O que acontece, na verdade, é que o consumo de açúcar, de fato, ativa o sistema de recompensa e os receptores de dopamina – da mesma forma que o abuso de substâncias como a cocaína, mas também da mesma forma que o sexo, o dinheiro, a música, o amor, o contato físico e tantas outras situações também ativam o mesmo sistema.
Apenas a ativação dos receptores de dopamina não determina o poder de vício.
Diferente do açúcar ou qualquer outro alimento, substâncias como a cocaína tem a capacidade de diminuir a quantidade de receptores de dopamina, tornando necessário o aumento do estímulo (logo, maior quantidade da droga) para que a mesma sensação seja reproduzida.
Mesmo em quantidades extremamente exageradas, o açúcar não altera os mecanismos neurológicos do sistema de recompensa, e portando, não tem a capacidade de promover o vício.
Então como lidar com um paciente “viciado” em açúcar?
De todo este contexto, até aqui explicado, podem emergir alguns cenários na prática clínica do nutricionista, sendo que este precisa estar preparado para lidar com as situações, com base em evidências: quando o paciente se identificar como viciado em açúcar, doces e/ou chocolate e pedir ajuda, entenda, em primeiro lugar, as quantidades ingeridas para descartar a falsa sensação de descontrole (muito comum em tempos de cultura da dieta).
Caso haja, de fato, um consumo além do comum, trabalhe junto com o paciente em um plano alimentar que traga saciedade e satisfação, sem excluir nenhum alimento – e proponha exercícios que promovam o autoreconhecimento das emoções e dos sinais de fome.
Diferente das drogas lícitas e ilícitas, os alimentos são essenciais à vida – qualquer tentativa de equiparação das duas coisas carrega em seu cerne desconhecimento de neurobiologia e/ou má fé.
Levando em conta que todos estão inseridos em contextos socioculturais, a promoção de uma alimentação saudável realista pode incluir o açúcar (e suas variações em diversas preparações) e, sempre que necessário, os nutricionistas devem esclarecer dúvidas e mitos que rodeiam (e prejudicam) a alimentação das pessoas.
Referências Bibliográficas
- Alvarenga, MS, Dahás L, Moraes C. Ciência do Comportamento Alimentar.
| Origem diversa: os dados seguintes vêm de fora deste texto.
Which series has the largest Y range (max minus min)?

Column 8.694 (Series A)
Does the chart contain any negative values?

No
Editora Manole, 2021.
- American Psychiatric Association. Diagnostic and Statistical Manual of Mental Disorders, Fifth Edition (DSM-5). Arlington: American Psychiatric Publishing; 2013.
- Di Nicolantonio JJ, O’Keefe JH, Wilson WLSugar addiction: is it real? A narrative reviewBritish Journal of Sports Medicine 2018;52:910-913.
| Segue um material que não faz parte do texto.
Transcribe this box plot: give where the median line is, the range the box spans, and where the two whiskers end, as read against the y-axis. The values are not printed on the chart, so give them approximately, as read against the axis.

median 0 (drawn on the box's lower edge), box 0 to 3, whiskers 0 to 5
- Sketriene D, Battista D, Lalert L, Kraiwattanapirom N, Thai HN, Leeboonngam T, Knackstedt LA, Nithianantharajah J, Sumithran P, Lawrence AJ, Brown RM. Compulsive-like eating of high-fat high-sugar food is associated with ‘addiction-like’ glutamatergic dysfunction in obesity prone rats. Addict Biol. 2022 Sep;27(5):e13206.